__WHAT IS REQUIRED__
I need every line of the material below that includes the string "aloe".

*** Begin section ***

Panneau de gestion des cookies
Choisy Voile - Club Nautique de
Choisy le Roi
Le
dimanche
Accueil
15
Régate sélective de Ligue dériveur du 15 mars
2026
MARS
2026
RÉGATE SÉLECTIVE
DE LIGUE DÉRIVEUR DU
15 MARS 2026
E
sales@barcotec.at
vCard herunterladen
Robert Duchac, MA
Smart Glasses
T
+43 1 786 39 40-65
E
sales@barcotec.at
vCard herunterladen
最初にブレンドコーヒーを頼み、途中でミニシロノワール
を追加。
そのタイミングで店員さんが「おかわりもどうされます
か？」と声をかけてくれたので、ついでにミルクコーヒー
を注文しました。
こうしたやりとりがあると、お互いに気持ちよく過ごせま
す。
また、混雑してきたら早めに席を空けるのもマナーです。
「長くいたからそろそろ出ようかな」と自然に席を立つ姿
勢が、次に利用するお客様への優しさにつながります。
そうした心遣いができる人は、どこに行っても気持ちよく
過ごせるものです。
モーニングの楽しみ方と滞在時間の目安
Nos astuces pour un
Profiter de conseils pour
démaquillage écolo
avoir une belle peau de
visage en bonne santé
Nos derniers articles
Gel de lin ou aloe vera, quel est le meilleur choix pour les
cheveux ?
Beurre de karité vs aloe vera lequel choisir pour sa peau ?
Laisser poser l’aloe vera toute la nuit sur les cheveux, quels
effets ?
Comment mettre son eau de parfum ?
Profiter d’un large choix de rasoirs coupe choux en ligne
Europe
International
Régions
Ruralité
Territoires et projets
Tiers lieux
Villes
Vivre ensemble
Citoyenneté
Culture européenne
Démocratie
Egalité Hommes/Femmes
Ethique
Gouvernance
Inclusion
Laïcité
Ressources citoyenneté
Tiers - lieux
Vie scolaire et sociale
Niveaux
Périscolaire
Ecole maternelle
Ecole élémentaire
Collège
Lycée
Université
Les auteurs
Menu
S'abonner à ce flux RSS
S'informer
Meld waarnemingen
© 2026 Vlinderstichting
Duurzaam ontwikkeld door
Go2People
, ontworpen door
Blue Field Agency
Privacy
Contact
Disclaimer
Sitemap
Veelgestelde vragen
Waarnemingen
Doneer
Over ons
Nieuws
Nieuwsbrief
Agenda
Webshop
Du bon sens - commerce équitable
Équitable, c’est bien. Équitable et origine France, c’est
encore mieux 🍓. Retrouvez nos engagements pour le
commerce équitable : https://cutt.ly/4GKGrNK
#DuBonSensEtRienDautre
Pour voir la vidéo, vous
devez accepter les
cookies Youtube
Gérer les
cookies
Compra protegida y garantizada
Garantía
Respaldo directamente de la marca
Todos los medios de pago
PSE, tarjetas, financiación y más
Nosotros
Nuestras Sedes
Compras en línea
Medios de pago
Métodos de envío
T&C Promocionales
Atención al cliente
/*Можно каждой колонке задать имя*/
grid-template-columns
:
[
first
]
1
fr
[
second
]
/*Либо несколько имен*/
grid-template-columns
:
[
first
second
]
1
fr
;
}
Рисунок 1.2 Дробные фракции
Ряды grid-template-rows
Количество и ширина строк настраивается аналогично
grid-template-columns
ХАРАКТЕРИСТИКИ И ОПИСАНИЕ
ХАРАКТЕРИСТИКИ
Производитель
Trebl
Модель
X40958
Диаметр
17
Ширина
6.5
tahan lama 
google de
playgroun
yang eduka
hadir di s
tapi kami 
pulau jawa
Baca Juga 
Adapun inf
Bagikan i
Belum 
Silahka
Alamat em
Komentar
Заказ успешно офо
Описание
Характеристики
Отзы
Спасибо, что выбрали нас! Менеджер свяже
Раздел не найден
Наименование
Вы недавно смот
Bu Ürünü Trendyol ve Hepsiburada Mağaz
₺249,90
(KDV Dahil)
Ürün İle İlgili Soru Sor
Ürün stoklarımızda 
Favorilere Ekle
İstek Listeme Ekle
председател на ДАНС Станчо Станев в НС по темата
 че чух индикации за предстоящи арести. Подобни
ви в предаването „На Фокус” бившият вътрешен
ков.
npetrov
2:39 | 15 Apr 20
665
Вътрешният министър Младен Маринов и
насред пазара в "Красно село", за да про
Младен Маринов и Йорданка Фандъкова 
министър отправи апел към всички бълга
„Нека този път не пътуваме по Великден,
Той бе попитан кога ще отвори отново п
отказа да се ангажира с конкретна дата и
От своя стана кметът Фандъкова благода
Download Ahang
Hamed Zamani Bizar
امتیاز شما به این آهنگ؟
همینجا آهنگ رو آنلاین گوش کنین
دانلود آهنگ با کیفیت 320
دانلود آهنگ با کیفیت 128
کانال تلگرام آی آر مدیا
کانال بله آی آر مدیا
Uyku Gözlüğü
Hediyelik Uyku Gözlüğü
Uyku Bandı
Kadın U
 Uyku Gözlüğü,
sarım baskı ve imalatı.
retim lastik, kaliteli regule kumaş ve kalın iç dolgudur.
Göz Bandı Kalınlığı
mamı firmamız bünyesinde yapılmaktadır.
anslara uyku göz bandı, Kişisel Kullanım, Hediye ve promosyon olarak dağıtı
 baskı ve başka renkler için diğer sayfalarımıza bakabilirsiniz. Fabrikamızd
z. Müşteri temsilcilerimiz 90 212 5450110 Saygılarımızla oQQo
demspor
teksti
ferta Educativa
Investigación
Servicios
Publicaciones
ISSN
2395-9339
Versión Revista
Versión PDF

*** End section ***

__WRITTEN RESPONSE__
Gel de lin ou aloe vera, quel est le meilleur choix pour les
Beurre de karité vs aloe vera lequel choisir pour sa peau ?
Laisser poser l’aloe vera toute la nuit sur les cheveux, quels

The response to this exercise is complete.